Great for the PRIMARY goal of the administration..... profits.

Now when your patient complains of chest pain, add several blood draws to the other additional nursing interventions such patient would need.

Been there, did that with 6 on a telemetry unit ... it was enough to put the already overworked nurses over the edge.
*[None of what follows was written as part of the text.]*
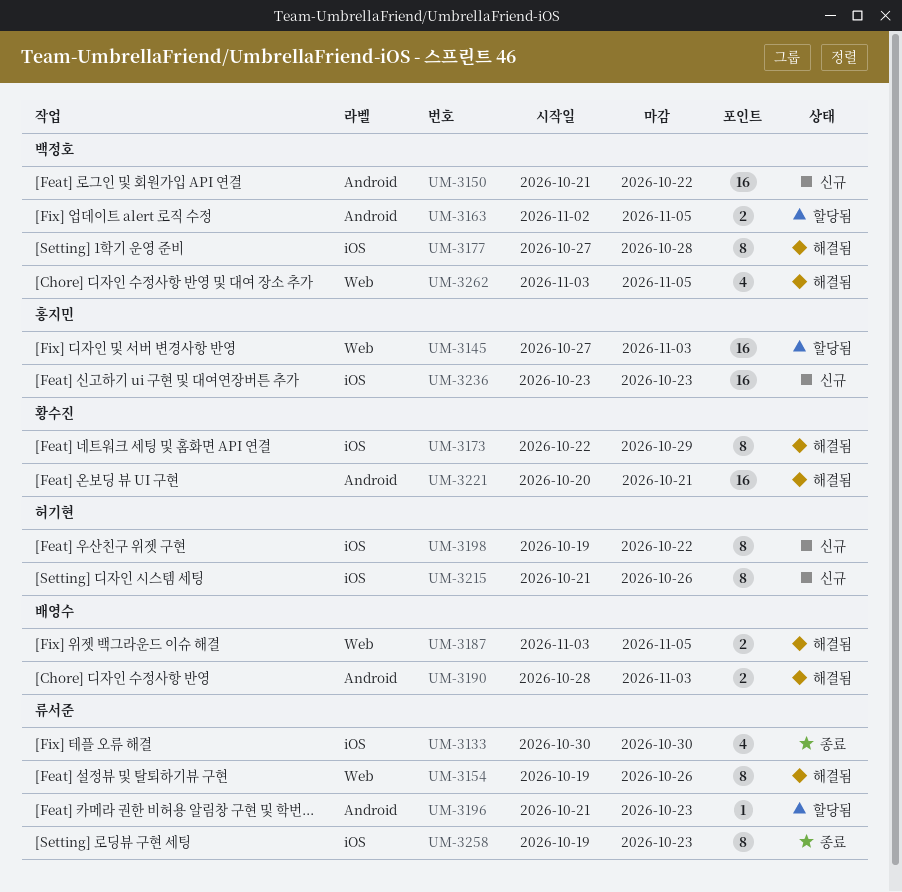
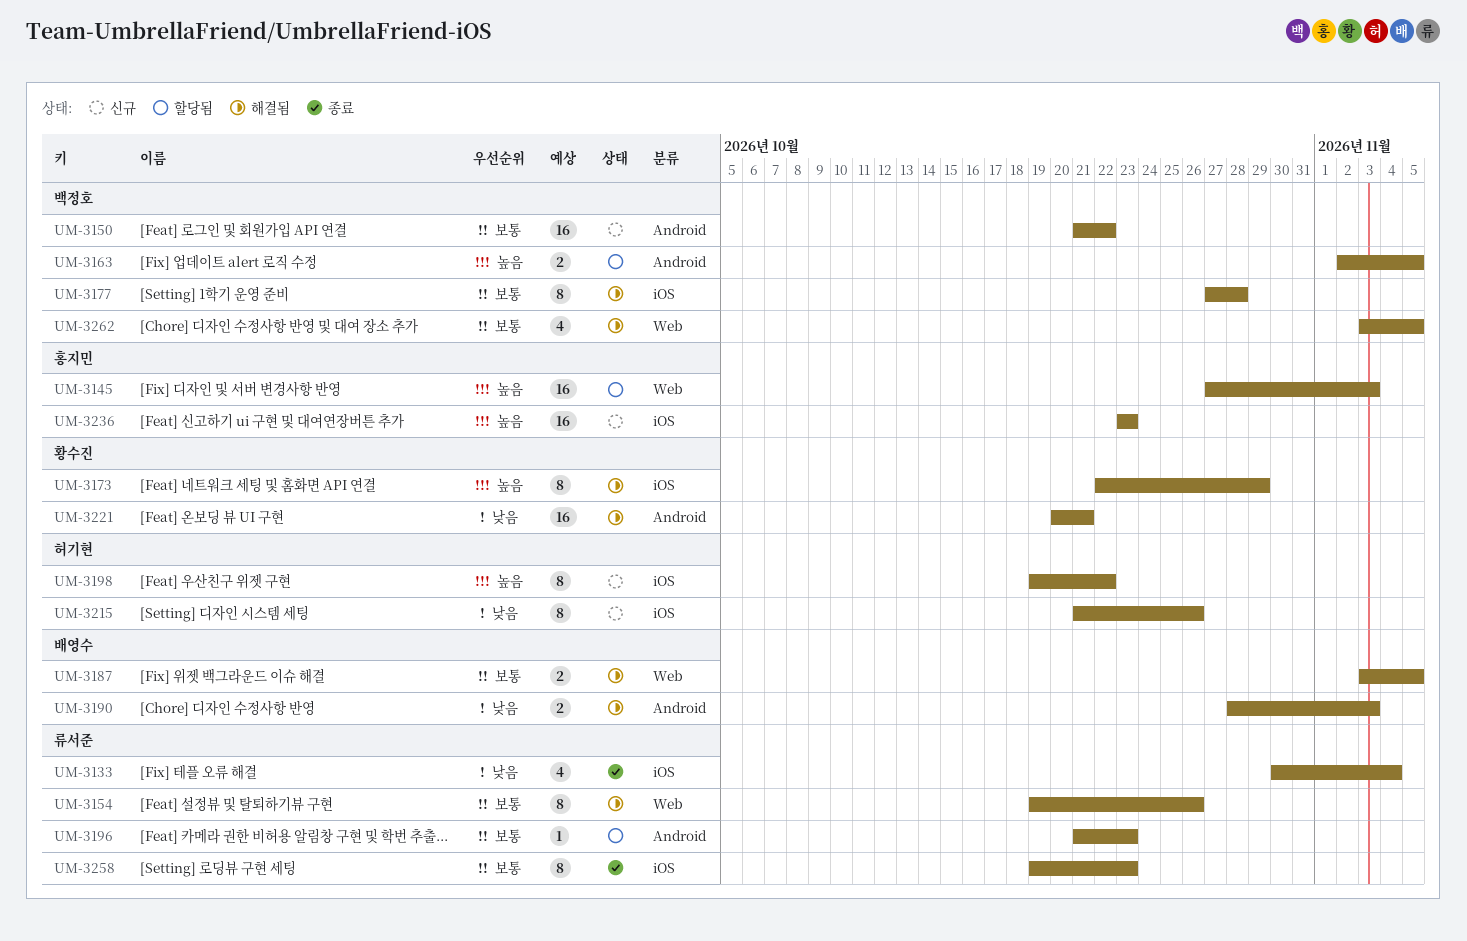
UM-3133, due: Oct 30 -> Nov 4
another reason for getting rid of experienced nurses....

psu_213, BSN, RN

3,878 Posts

Specializes in Emergency, Telemetry, Transplant.
I think it's fine and great to practice blood draw/IV start skills and keep those maintained if the patient ratio is reasonable

Its not about practicing, it's about becoming proficient. If you draw blood from 25 people, there might be no one that is a hard stick. Well, suppose the person that is coding is a hard stick...even the nurse who is drawn those 25 "easy" sticks is a lot more likely to get the blood from the hard stick than a nurse who has never stuck someone.

RNperdiem, RN

4,592 Posts

Interesting nursing topic! I remember in nursing school, we would face criticism from our instructors if we tried to "do it all". They taught us that part of nursing survival and time management involved delegation. "Delegation" was key and a sensible way to utilize all available resource for the benefit of the patient.

It looks like more and more things are falling to the nurse without anything taken away to balance those new things added.

OP, I understand. I have worked with 6 patients (mostly total care) without an aide, without a break and barely lasted a year in that job.